- In 1970, there were roughly 350,000 people in jails and prisons in the US. Today there are more than 2.2 million with another 5 million on probation or parole. One in every 31 Americans is subject to some form of correctional control. Public safety is a legitimate priority for any nation, but it doesn’t explain the fact that the US has the highest rate of incarceration in the world. While more than one in 100 adults in America are behind bars, that number is one in 15 [I believe this figure is high] for African-American men. For every 9 people executed in the US in the last 40 years, one person on death row was found to be innocent. [I found some “facts” in this article to be suspect.]

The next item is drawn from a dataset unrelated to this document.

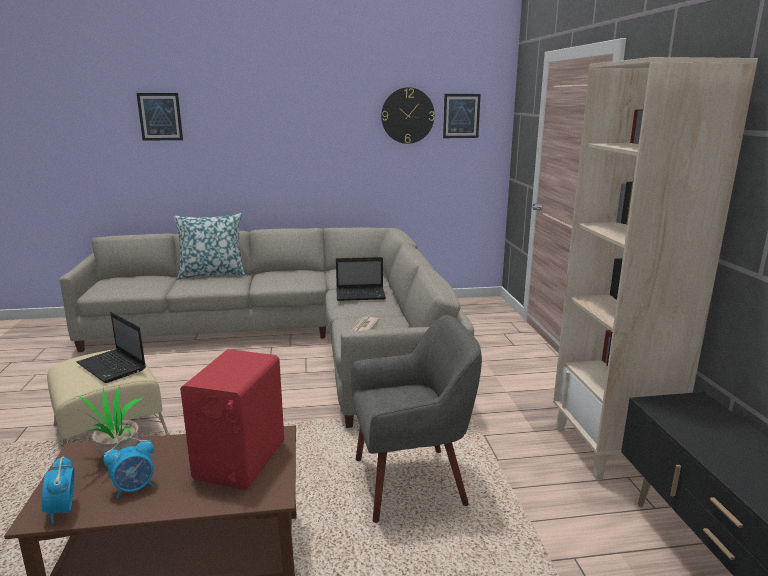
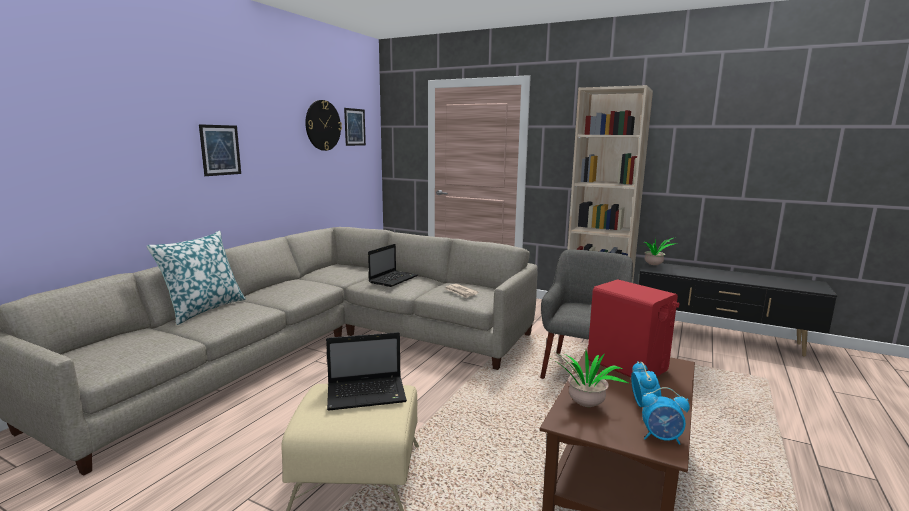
camera: 55 degrees left, 5 degrees down
(160, 116) = (81, 115): picture -> picture (220, 150)
(685, 404) = (654, 266): none -> potted plant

- But it is the length of sentences that truly distinguishes US prison policy. Some prisoners are locked up for life — literally — and many receive harsh sentences for non-violent crime. These long sentences are leading to an ageing prison population — with 8% of prisoners now over the age of 55. This, in turn, is increasing the burden of providing healthcare and geriatric services. And in California alone, it is believed that around 50% of inmates need mental health treatment. In Texas, there’s an old saying among prisoners: “You’re guilty until proven rich.” (And now add, “Or too old or sick to discharge anyway?” (This article as well has some unsupported assertions.)
- Once an isolationist communist state, over the past 20 years China has become the world’s biggest exporter of consumer goods. But behind this apparent success story is a dark secret — millions of men and women locked up in prisons are forced into intensive manual labour. China has the biggest penal colony in the world — a “secret” network of more than 1,000 slave labour prisons and camps known collectively as “The Laogai”. And the use of the inmates of these prisons — in what some experts call “state sponsored slavery” — has been credited with contributing to the country’s economic boom. Those who refuse to work are beaten. In the US, meanwhile, increased prison privatisation in recent decades is a hidden factor behind America’s obscene spike in incarceration rates. It’s believable that the money generated by highly profitable companies like Corrections Corporation of America and GEO Group has some influence on increasing the prison population. As long as there’s a profit motive to lock people up for private gain, prison populations will continue to inflate. But by how much is unknown.
Economist Glenn Loury argues that the USA’s extraordinarily high incarceration rate isn’t a response to rising crime rates or a proud success of social policy, but the product of a generation-old collective decision to become a more punitive society. He connects this policy to the history of racial oppression, showing that the punitive turn in American politics and culture emerged in the post-civil rights years and has today become the main vehicle for the reproduction of racial hierarchies.